Eso es Raw. El te­rror de­trás de la nor­ma­li­dad, de la opre­sión, de có­mo las ca­te­go­rías só­lo sir­ven pa­ra re­du­cir com­ple­jos sis­te­mas de iden­ti­dad en pa­la­bras sim­ples que ape­nas sí son dos tra­zos de al­go más com­ple­jo. Gay. Madre. Vegetariana. O an­tro­pó­fa­ga. Como si la iden­ti­dad pu­die­ra re­du­cir­se, en­cap­su­lar­se y de­fi­nir­se en un úni­co ras­go que pue­de cam­biar, trans­for­mar­se o te­ner un ori­gen di­fe­ren­te al he­cho de ser un con­ve­nien­te ata­jo men­tal pa­ra quie­nes no quie­ren mo­les­tar­se en co­no­cer a las personas.

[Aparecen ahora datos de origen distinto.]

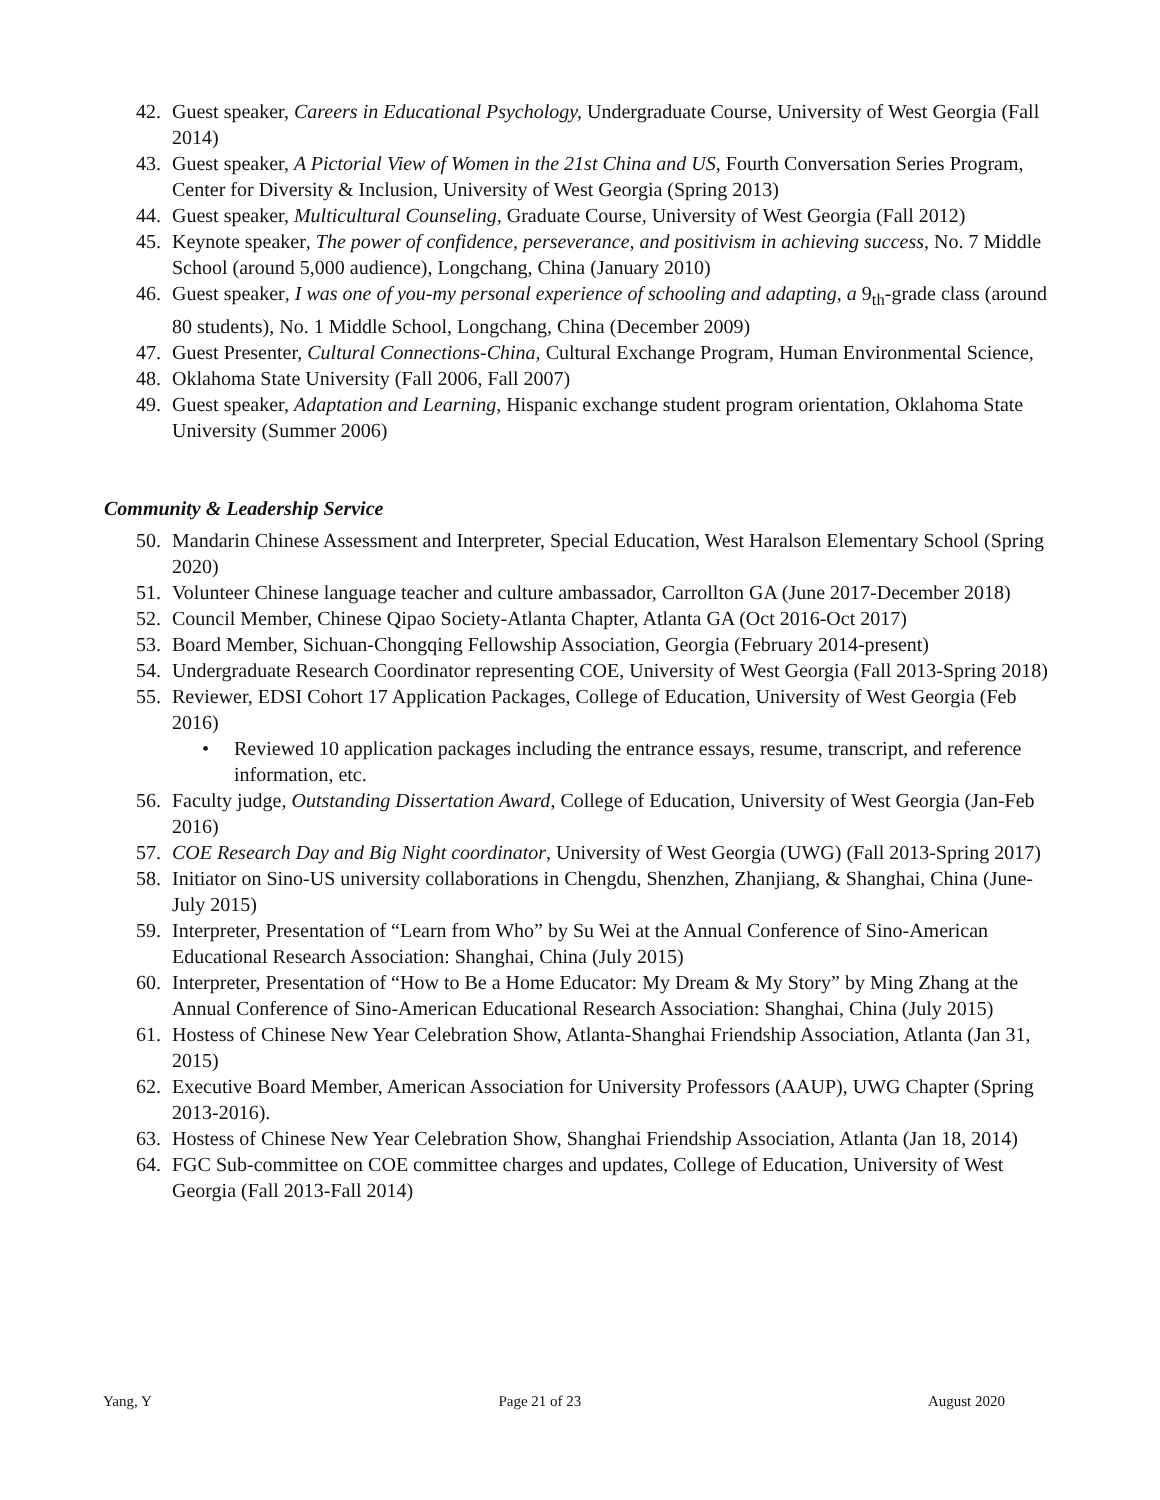42. Guest speaker, Careers in Educational Psychology, Undergraduate Course, University of West Georgia (Fall 2014)
43. Guest speaker, A Pictorial View of Women in the 21st China and US, Fourth Conversation Series Program, Center for Diversity & Inclusion, University of West Georgia (Spring 2013)
44. Guest speaker, Multicultural Counseling, Graduate Course, University of West Georgia (Fall 2012)
45. Keynote speaker, The power of confidence, perseverance, and positivism in achieving success, No. 7 Middle School (around 5,000 audience), Longchang, China (January 2010)
46. Guest speaker, I was one of you-my personal experience of schooling and adapting, a 9<sub>th</sub>-grade class (around 80 students), No. 1 Middle School, Longchang, China (December 2009)
47. Guest Presenter, Cultural Connections-China, Cultural Exchange Program, Human Environmental Science,
48. Oklahoma State University (Fall 2006, Fall 2007)
49. Guest speaker, Adaptation and Learning, Hispanic exchange student program orientation, Oklahoma State University (Summer 2006)
Community & Leadership Service
50. Mandarin Chinese Assessment and Interpreter, Special Education, West Haralson Elementary School (Spring 2020)
51. Volunteer Chinese language teacher and culture ambassador, Carrollton GA (June 2017-December 2018)
52. Council Member, Chinese Qipao Society-Atlanta Chapter, Atlanta GA (Oct 2016-Oct 2017)
53. Board Member, Sichuan-Chongqing Fellowship Association, Georgia (February 2014-present)
54. Undergraduate Research Coordinator representing COE, University of West Georgia (Fall 2013-Spring 2018)
55. Reviewer, EDSI Cohort 17 Application Packages, College of Education, University of West Georgia (Feb 2016)
• Reviewed 10 application packages including the entrance essays, resume, transcript, and reference information, etc.
56. Faculty judge, Outstanding Dissertation Award, College of Education, University of West Georgia (Jan-Feb 2016)
57. COE Research Day and Big Night coordinator, University of West Georgia (UWG) (Fall 2013-Spring 2017)
58. Initiator on Sino-US university collaborations in Chengdu, Shenzhen, Zhanjiang, & Shanghai, China (June-July 2015)
59. Interpreter, Presentation of “Learn from Who” by Su Wei at the Annual Conference of Sino-American Educational Research Association: Shanghai, China (July 2015)
60. Interpreter, Presentation of “How to Be a Home Educator: My Dream & My Story” by Ming Zhang at the Annual Conference of Sino-American Educational Research Association: Shanghai, China (July 2015)
61. Hostess of Chinese New Year Celebration Show, Atlanta-Shanghai Friendship Association, Atlanta (Jan 31, 2015)
62. Executive Board Member, American Association for University Professors (AAUP), UWG Chapter (Spring 2013-2016).
63. Hostess of Chinese New Year Celebration Show, Shanghai Friendship Association, Atlanta (Jan 18, 2014)
64. FGC Sub-committee on COE committee charges and updates, College of Education, University of West Georgia (Fall 2013-Fall 2014)
Yang, Y Page 21 of 23 August 2020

Raw es cruel. Es cruel por­que es nor­mal. Porque se de­pi­la, fo­lla y co­me car­ne hu­ma­na del mis­mo mo­do que me­te el bra­zo has­ta el co­do en el cu­lo de una va­ca o ha­ce una prue­ba de re­sis­ten­cia a un ca­ba­llo. Con asep­sia. Con na­tu­ra­li­dad. Con nor­ma­li­dad. Y por eso es im­por­tan­te su fi­nal. Porque en ese pe­cho des­cu­bier­to lleno de he­ri­das, no se re­ve­la­da na­da que no se­pa­mos ya: só­lo se re­cal­ca lo que ya sa­be­mos: que no hay na­da de anor­mal en Alexia y Justine. Que son, na­da más y na­da me­nos, que al­go que se es­ca­pa de la ta­xo­no­mía hu­ma­na clásica.

Algo tan te­rro­rí­fi­co, que de­be­ría ha­cer­nos tem­blar la pró­xi­ma vez que al­guien use la pa­la­bra nor­mal.